| MS TSA Meeting

Name of the Speaker: Ms. ARUNI J (EE18S072)
Guide: Dr. Kamalesh Hatua
Online meeting link: http://meet.google.com/aqw-dtyv-ruq
Date/Time: 8th October 2025 (Wednesday), 03:00 PM
Title: Torque enhancement of Induction Motor at minimum stator current during overload condition using partial magnetic saturation integrated with rotor resistance variation.

Abstract :

As the world transitions towards clean energy, the demand for electric vehicles (EVs) continues to rise. The performance of EVs largely depends on the effective selection of the motor and the efficiency of the control system. While PMSM motors are currently favored for their efficiency, induction motors possess inherent advantages such as ruggedness, better short-circuit behavior, and reliability. The potential to enhance the efficiency of these motors through the inclusion of copper rotor bars and improved lamination offers a hopeful prospect for the automotive industry. Induction motors (IM) are preferred for high-performance pure EVs but face challenges like low efficiency and variations in rotor resistance. This thesis proposes a modified field-oriented control to tackle these issues. It focuses on optimizing the motor’s performance under overload conditions, which can cause an increase in rotor temperature, leading to resistance variations. The algorithm deliberately saturates the induction motor during overloads and employs a modified Maximum Torque per Ampere (MTPA) method to optimize stator current for higher torque output.
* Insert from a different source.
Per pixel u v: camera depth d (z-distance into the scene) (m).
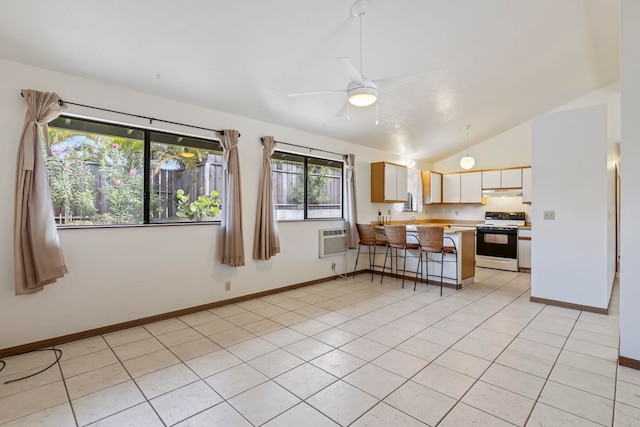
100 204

Additionally, an adaptive rotor resistance control algorithm maintains system stability. A saturated induction motor model is also developed in this process. The developed algorithm is verified for a 5.5 kW, 4-pole induction machine in a simulation environment.A control board cum real-time simulator, featuring a high-speed microcontroller, TMS320F28379D, has been developed. The performance of the control board is validated through the implementation of a V/f control algorithm and real-time simulation of DC motor control. This platform allows for real-time simulation of high-power systems and the control algorithm implementation for driving hardware. The real-time simulation feature provides reassurance of the system’s viability before hardware implementation.